Mark's passing is a constant reminder that life is short, and it speaks through my fear, when otherwise i would turn and walk away.
it's given me the opportunity to share the excitement of what i've seen God do in my life lately and i've seen it overflow into other's lives as they seek to find the same within.

maybe your death will bring us all closer to God Mark.
maybe it will give us the strength to let God completely in and to set us free before it's too late.
maybe it will give us a sense of urgency as we realize that this battle is real, and so is death.
maybe it will give us the strength to say the things we never would before and to be honest with each other.
maybe it will give us the boldness to be vulnerable, and live this life together and catch each other before we fall.

ironically a story that seemed to end so wrong, has somehow only just begun.
it's only over if Mark's life ended there.
Mark is finally free now.
Somehow his death has given me life, and will continue to bring God glory and give life to others as it touches and changes theirs.
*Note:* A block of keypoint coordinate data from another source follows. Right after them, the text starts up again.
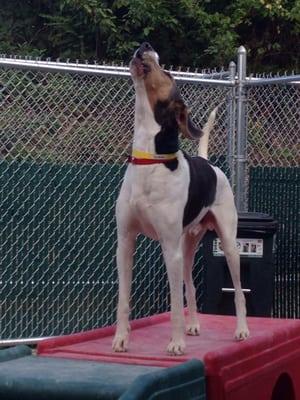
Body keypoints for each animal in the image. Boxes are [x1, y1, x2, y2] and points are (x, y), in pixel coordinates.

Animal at [111, 42, 250, 354]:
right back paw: (194, 324)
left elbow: (175, 304)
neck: (150, 159)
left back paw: (242, 330)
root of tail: (208, 162)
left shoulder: (168, 247)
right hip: (186, 249)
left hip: (228, 244)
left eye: (168, 73)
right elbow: (124, 299)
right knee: (192, 286)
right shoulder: (125, 243)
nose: (146, 44)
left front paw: (175, 344)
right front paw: (121, 338)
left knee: (238, 291)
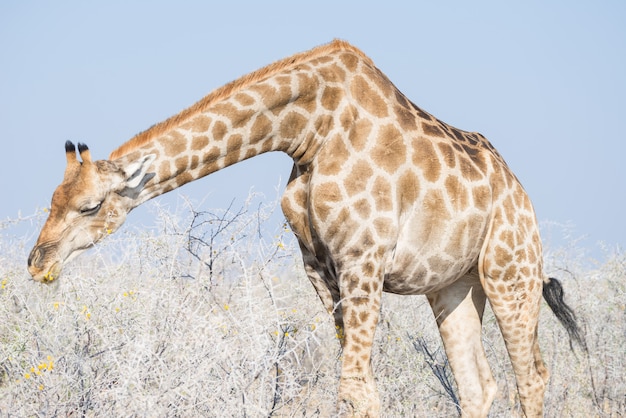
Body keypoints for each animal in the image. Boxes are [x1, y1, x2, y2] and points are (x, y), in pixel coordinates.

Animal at [28, 40, 584, 418]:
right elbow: (358, 385)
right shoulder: (320, 267)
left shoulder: (363, 258)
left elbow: (354, 385)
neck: (308, 131)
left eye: (90, 206)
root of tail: (520, 194)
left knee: (532, 375)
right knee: (478, 384)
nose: (37, 264)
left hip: (510, 270)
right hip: (453, 286)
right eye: (52, 200)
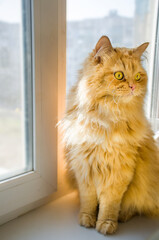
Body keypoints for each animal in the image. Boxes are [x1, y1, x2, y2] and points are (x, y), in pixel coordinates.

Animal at [61, 36, 159, 235]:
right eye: (119, 75)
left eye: (138, 76)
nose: (132, 86)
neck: (106, 119)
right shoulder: (84, 169)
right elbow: (89, 201)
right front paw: (87, 219)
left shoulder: (119, 172)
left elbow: (110, 205)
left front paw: (106, 224)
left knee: (136, 207)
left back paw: (123, 216)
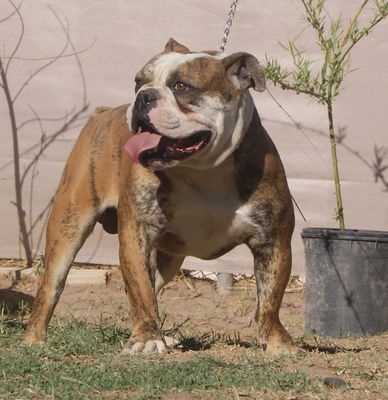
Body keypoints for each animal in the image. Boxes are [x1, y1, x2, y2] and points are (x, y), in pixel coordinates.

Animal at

i know he wouldn't have wanted it any other way.


Comments

Heidi said…
Britt.....wow....what a powerfull read. i needed it. God is using your words and thoughts to touch me. i needed that reminder of God tonight. thanks! and...i miss ya.
Janine said…
You are a light to the world. I love you with all my heart!
chantell said…
Well, interesting, I read this on mom's kitchen counter this morning and it's on your blog today! i love it, it touched me and i needed it to - i'm glad you shared! i love you - chantell
David said…
I just woke up out of a dead sleep, and your blog was on my mind. God definitely is speaking through you there, and my heart needs to hear alot of it because of Stephen. I love you.